FRANKFURT, Nov 17 (Reuters) - German conservative politician Erika Steinbach on Tuesday reaffirmed her desire to head a new World War Two museum, raising the pressure on Chancellor Angela Merkel to settle a major dispute within her coalition.
Steinbach, head of the League of Expellees and a member of Merkel's Christian Democrats (CDU), has been a driving force behind the museum, which will depict the plight of Germans and other groups forced out of eastern Europe after the war.
But Steinbach is deeply unpopular in Poland for forcefully pushing the interests of expellees and has created divisions in Merkel's government, which took power only last month.
Foreign Minister Guido Westerwelle of the Free Democrats (FDP) is opposed to giving her a seat on the board of the museum because it could damage relations with Warsaw and has vowed to veto her appointment, which the cabinet must approve.

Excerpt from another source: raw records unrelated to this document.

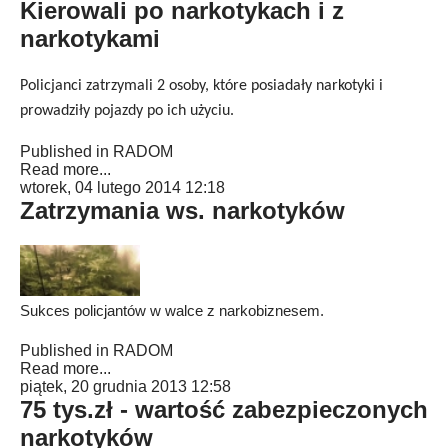
Kierowali po narkotykach i z
narkotykami
Policjanci zatrzymali 2 osoby, które posiadały narkotyki i
prowadziły pojazdy po ich użyciu.
Published in
RADOM
Read more...
wtorek, 04 lutego 2014 12:18
Zatrzymania ws. narkotyków
Sukces policjantów w walce z narkobiznesem.
Published in
RADOM
Read more...
piątek, 20 grudnia 2013 12:58
75 tys.zł - wartość zabezpieczonych
narkotyków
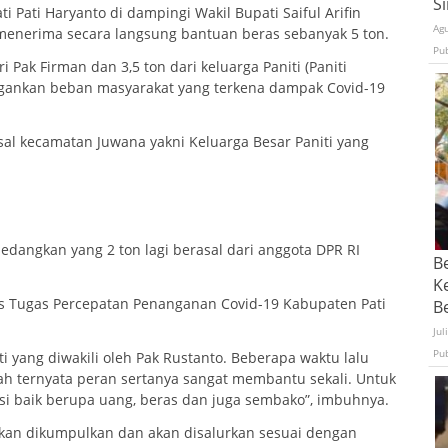
S
 Pati Haryanto di dampingi Wakil Bupati Saiful Arifin
Ag
i, menerima secara langsung bantuan beras sebanyak 5 ton.
Pu
 Pak Firman dan 3,5 ton dari keluarga Paniti (Paniti
ngankan beban masyarakat yang terkena dampak Covid-19
sal kecamatan Juwana yakni Keluarga Besar Paniti yang
sedangkan yang 2 ton lagi berasal dari anggota DPR RI
B
K
us Tugas Percepatan Penanganan Covid-19 Kabupaten Pati
Be
Jul
Pu
i yang diwakili oleh Pak Rustanto. Beberapa waktu lalu
h ternyata peran sertanya sangat membantu sekali. Untuk
asi baik berupa uang, beras dan juga sembako”, imbuhnya.
akan dikumpulkan dan akan disalurkan sesuai dengan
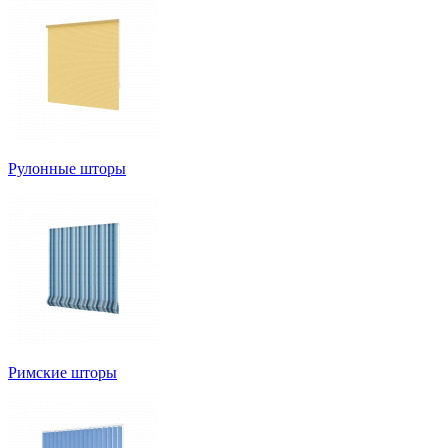
Рулонные шторы
Римские шторы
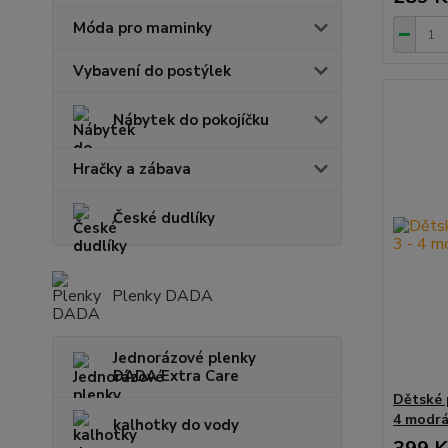
Móda pro maminky
Vybavení do postýlek
Nábytek do pokojíčku
Hračky a zábava
České dudlíky
Plenky DADA
Jednorázové plenky
DADA Extra Care
Dětské 
4 modr
kalhotky do vody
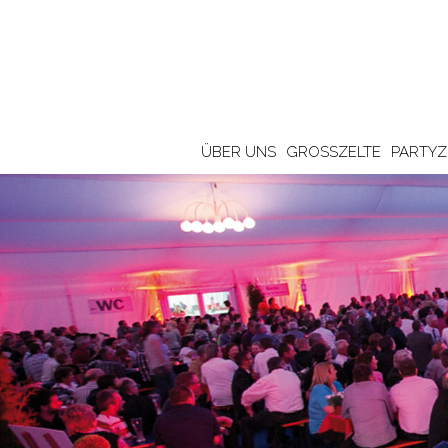
ÜBER UNS
GROSSZELTE
PARTYZ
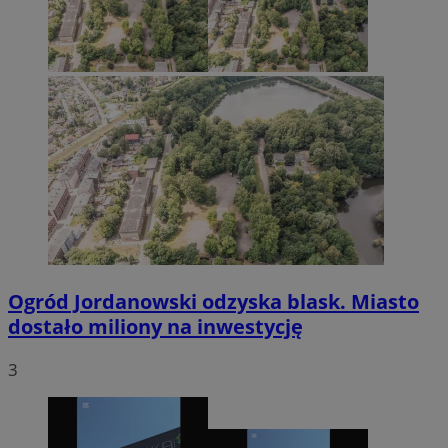
Ogród Jordanowski odzyska blask. Miasto
dostało miliony na inwestycję
3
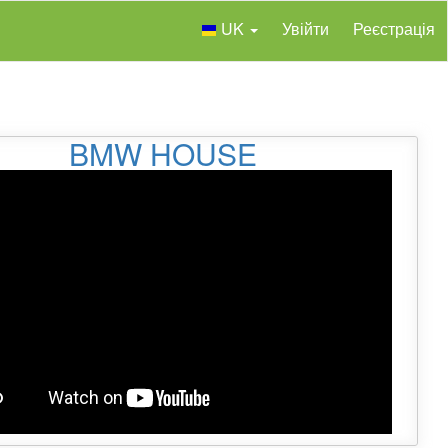
UK
Увійти
Реєстрація
BMW HOUSE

But Steinbach has the backing of CDU members and the Bavarian Christian Social Union (CSU), whose leader Horst Seehofer has warned Westerwelle to back down or risk seriously harming relations within the coalition.
On Tuesday, the League backed Steinbach for the job and she called a news conference in Frankfurt, pressing the government to support her too.
"The coalition needs to sit down and decide what it wants," Steinbach said.
The issue is shaping up as Merkel's first real test as head of the new centre-right government.
Merkel's cabinet began a two-day meeting north of Berlin on Tuesday to resolve divisive policy issues and the museum nomination now threatens to overshadow the gathering.
The German chancellor has avoided taking sides on the issue, concerned about hurting ties with Poland but also fearful of a backlash from members of her own party.